Collected data

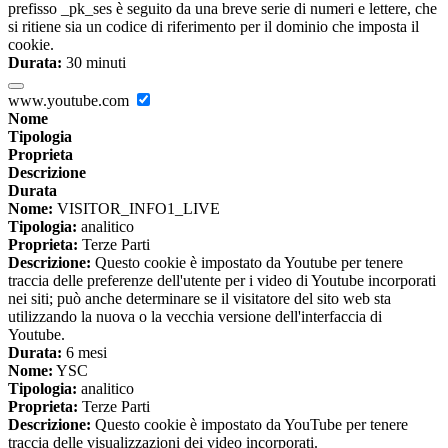
prefisso _pk_ses è seguito da una breve serie di numeri e lettere, che
si ritiene sia un codice di riferimento per il dominio che imposta il
cookie.
Durata:
30 minuti
www.youtube.com
Nome
Tipologia
Proprieta
Descrizione
Durata
Nome:
VISITOR_INFO1_LIVE
Tipologia:
analitico
Proprieta:
Terze Parti
Descrizione:
Questo cookie è impostato da Youtube per tenere
traccia delle preferenze dell'utente per i video di Youtube incorporati
nei siti; può anche determinare se il visitatore del sito web sta
utilizzando la nuova o la vecchia versione dell'interfaccia di
Youtube.
Durata:
6 mesi
Nome:
YSC
Tipologia:
analitico
Proprieta:
Terze Parti
Descrizione:
Questo cookie è impostato da YouTube per tenere
traccia delle visualizzazioni dei video incorporati.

- [EXERCISE INSTRUCTIONS]:
Count every line of the entries that includes "delle", and say the number alone.

- [YOUR SOLUTION]:
2